Using credit cards is an excellent way to make a large purchase and pay off the balance over time. They come in handy when you lack cash. Their responsible use is of utmost importance for your finances, especially if you plan to apply for a loan at some point.
But many people misuse their cards, and they find themselves buried in debt. Besides, excessive use of credit cards can have a negative impact on your credit score. If that happens, your chances of qualifying for the best rates and approval for favorable loans will drop dead.
The power of spending money you don’t have can entice you to spend more than you can afford. That will result in a higher utilization rate. Unfortunately, that’s not a favorable factor for your credit score, even though you pay off your balance on time.
More on other things that can ruin your financial standings find out below:
https://www.thebalance.com/how-to-ruin-your-credit-960532
A credit card is a good option when you face unexpected bills. But things like medical costs, job loss, or income drops can sometimes be out of your power, leading you to exceed the limits and not being able to repay debts on time. And when you’re late with payments, they can quickly raise due to interests and penalties.
Now What?
People with many monthly installments usually have a hard time managing them. And when credit card repaying is among them, things can get pretty messy.
So if you’re struggling with balance bills, you should know there are several ways for debt relief. But not each of them is suitable for your situation, so you must know your financial circumstances before getting into any arrangement.
You can opt for debt consolidation or settlement. Declaring bankruptcy can bring short-term relief from bill collectors. But in the long run, it’s probably the worst thing you can do if you owe for credit cards. It can have a detrimental effect on your credit score, insurance premiums, future employment, etc.
Card debt refinancing is the direction you should think about. It means moving your debt from one card to another. You should go with refinancing if you can get a lower interest rate and merge multiple card debts into one. That will bring ease of payment and debt management.

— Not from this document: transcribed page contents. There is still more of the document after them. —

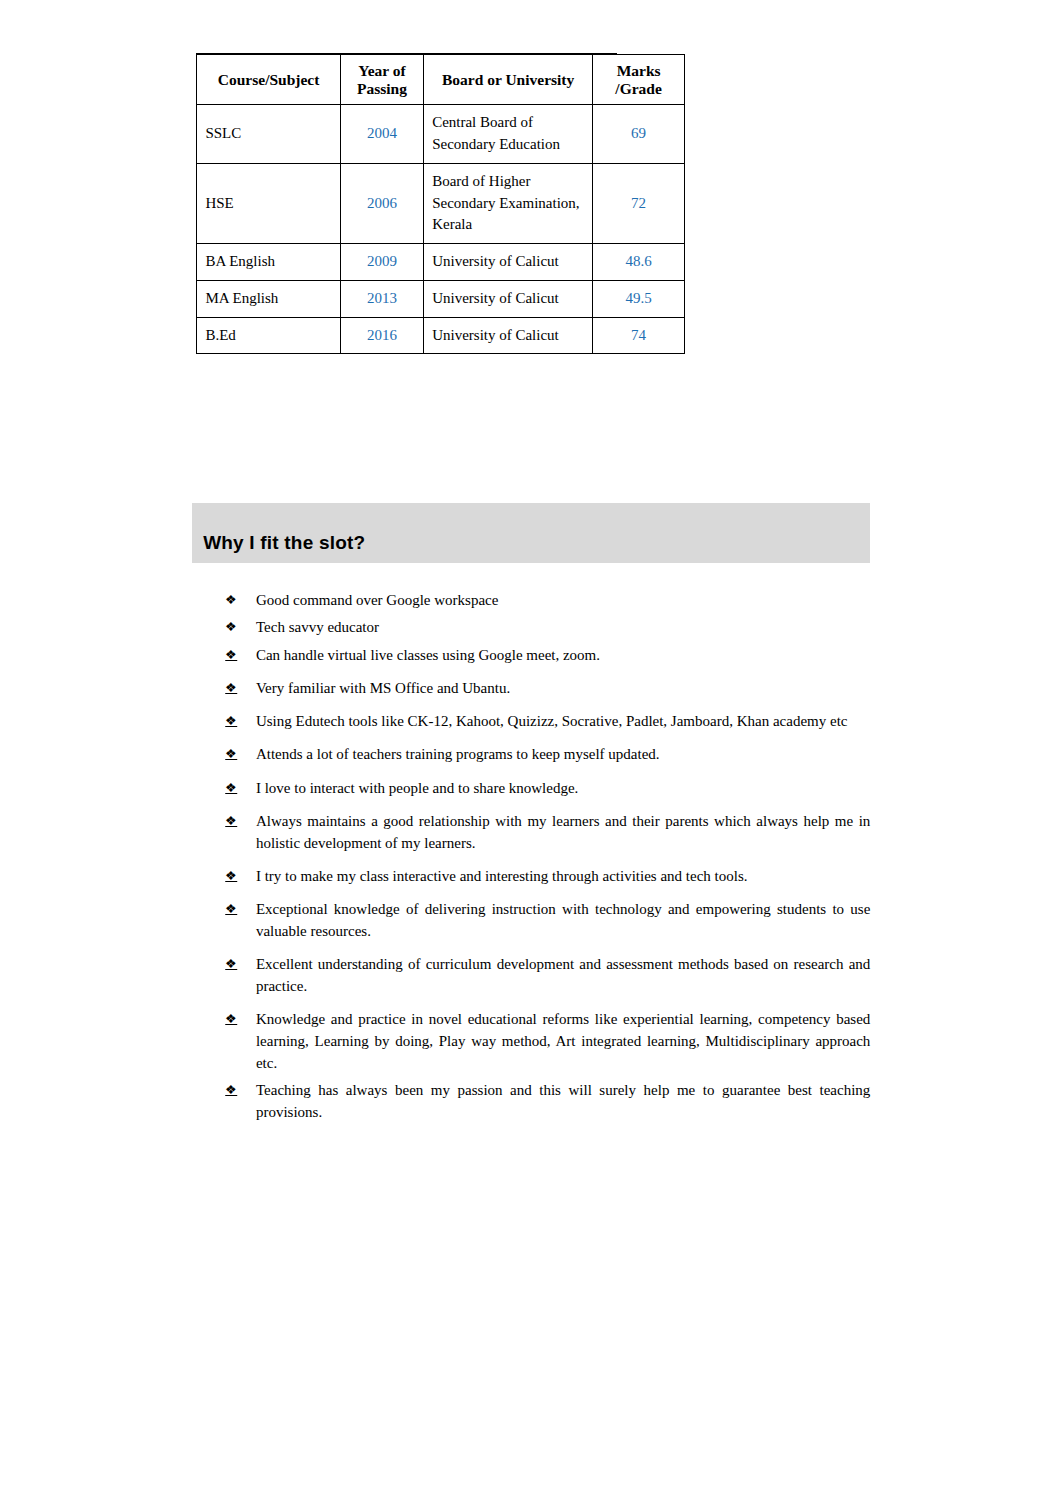| Course/Subject | Year of Passing | Board or University | Marks /Grade |
| --- | --- | --- | --- |
| SSLC | 2004 | Central Board of Secondary Education | 69 |
| HSE | 2006 | Board of Higher Secondary Examination, Kerala | 72 |
| BA English | 2009 | University of Calicut | 48.6 |
| MA English | 2013 | University of Calicut | 49.5 |
| B.Ed | 2016 | University of Calicut | 74 |
Why I fit the slot?
Good command over Google workspace
Tech savvy educator
Can handle virtual live classes using Google meet, zoom.
Very familiar with MS Office and Ubantu.
Using Edutech tools like CK-12, Kahoot, Quizizz, Socrative, Padlet, Jamboard, Khan academy etc
Attends a lot of teachers training programs to keep myself updated.
I love to interact with people and to share knowledge.
Always maintains a good relationship with my learners and their parents which always help me in holistic development of my learners.
I try to make my class interactive and interesting through activities and tech tools.
Exceptional knowledge of delivering instruction with technology and empowering students to use valuable resources.
Excellent understanding of curriculum development and assessment methods based on research and practice.
Knowledge and practice in novel educational reforms like experiential learning, competency based learning, Learning by doing, Play way method, Art integrated learning, Multidisciplinary approach etc.
Teaching has always been my passion and this will surely help me to guarantee best teaching provisions.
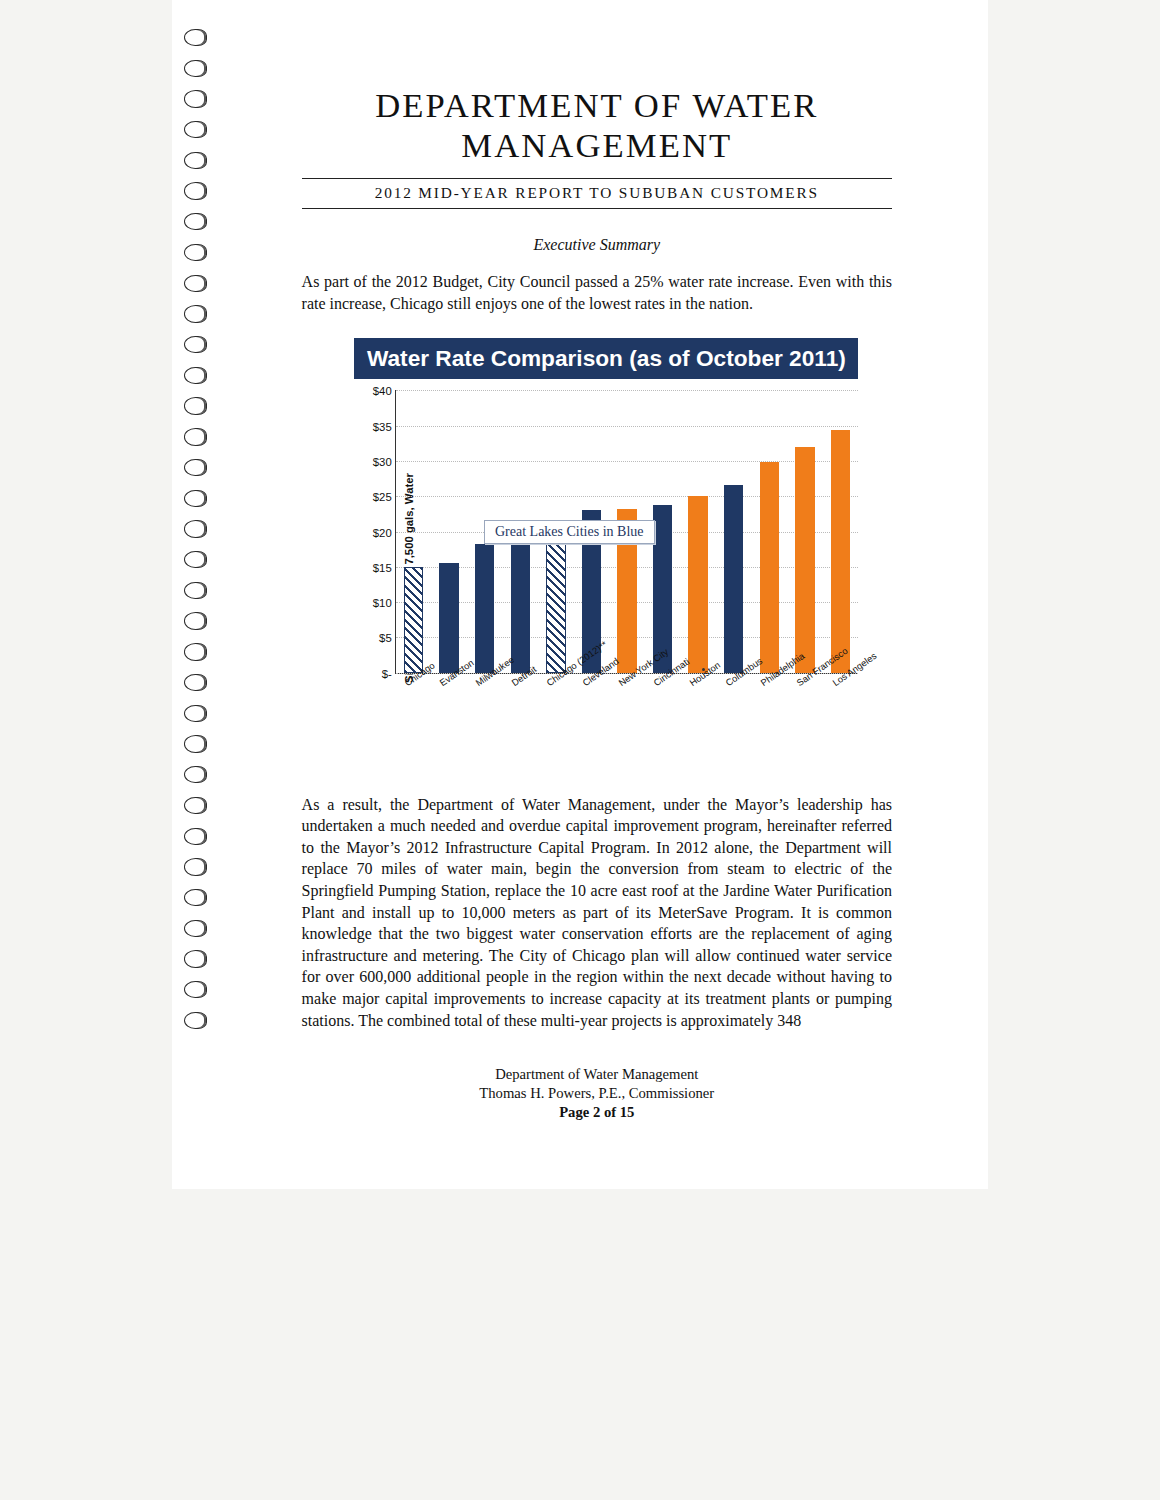DEPARTMENT OF WATER
MANAGEMENT
2012 MID-YEAR REPORT TO SUBUBAN CUSTOMERS
Executive Summary
As part of the 2012 Budget, City Council passed a 25% water rate increase. Even with this rate increase, Chicago still enjoys one of the lowest rates in the nation.
Water Rate Comparison (as of October 2011)
Single Family Cost of 7,500 gals, Water
$40
$35
$30
$25
$20
$15
$10
$5
$-
Great Lakes Cities in Blue
Chicago Evanston Milwaukee Detroit Chicago (2012)** Cleveland New York City Cincinnati Houston Columbus Philadelphia San Francisco Los Angeles
As a result, the Department of Water Management, under the Mayor’s leadership has undertaken a much needed and overdue capital improvement program, hereinafter referred to the Mayor’s 2012 Infrastructure Capital Program. In 2012 alone, the Department will replace 70 miles of water main, begin the conversion from steam to electric of the Springfield Pumping Station, replace the 10 acre east roof at the Jardine Water Purification Plant and install up to 10,000 meters as part of its MeterSave Program. It is common knowledge that the two biggest water conservation efforts are the replacement of aging infrastructure and metering. The City of Chicago plan will allow continued water service for over 600,000 additional people in the region within the next decade without having to make major capital improvements to increase capacity at its treatment plants or pumping stations. The combined total of these multi-year projects is approximately 348
Department of Water Management
Thomas H. Powers, P.E., Commissioner
Page 2 of 15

So you should know your options, evaluate your current financial situation, and find the best method to get rid of debts.
Low-Interest Credit Card
Repaying your cards with another one might seem odd. But this type of unsecured loan (doesn’t require collateral) can get you on the right path. You just have to lurk for credit cards with low (usually promotional ones) or even a zero percent interest rate. That way, you will settle your debts and not pay a lot in interest.
You indeed have nothing to lose with a balance transfer card. But there are some fees you have to pay, which can be quite high. Also, the interest can go up after the promotional period is over. And it can be higher than the current ones on your existing credit cards. Also, you could carry this refinancing method for years if you make minimum payments.
Personal Loans
Personal or consolidation loans are a form of unsecured debt. Their interest rates are low and fairly secured. If you opt for a fixed option, you don’t have to worry about unfavorable interest changes at some point. That makes these loans almost risk-free.
You can use a personal loan to consolidate all of your credit card debts. You pay the same installments every month to the lender until you pay the debt off in a set amount of time.
Once you have decided to take out a personal loan, make sure it makes financial sense. You can check with your local community banks and credit unions or use comparison websites to find the best rates. Just keep in mind that these loans are not cheap.
Home Equity Loan
If you have poor credit, you may want to consider a home equity loan. But you need equity on any real estate you own. It’s a difference between what you owe on a home and its market value. So, for example, if you own a vacation or rental property, you can use their equity to refinance your debt.
This option can be cheaper and come with low interest than other refinance methods. Plus, it can help you pay off your debt quicker. But to stay on a safe path, you should never refinance credit card debts with more than 20% of the home equity.
But home equity loan carries a high risk if you fail to meet its terms. For example, if you fail to settle refinansiering av gjeld installments on time, you can lose your home (collateral for this debt). Also, you might have to pay back a fee if you decide to use this refinancing method.
Borrow from Retirement Account
Probably the least desirable loan is the one that borrows from your 401(k) to pay off your outstanding balances. On the bright side, it’s fast and easy to access and won’t affect your credit. Also, you don’t have to deal with creditors. Finally, this loan has favorable interest rates as it uses your retirement fund as collateral.
But that’s also a major drawback of this refinance method. You take from your nest egg to cover current credit card debts and thus reduce your retirement fund.
So it’s like you get back many steps back. Also, you’ll probably have to pay an early withdrawal fee (10% of the amount) if you’re younger than 59 and a half. But you can also recontribute the taken amount anytime.
Being in credit card debt is bad, so you shouldn’t let that happen. Depending on the amount you owe and your current financial standings, you can choose between several refinancing methods to solve this problem before it escalates. The key is to find a loan you can afford and avoid any options that may worsen your financial situation.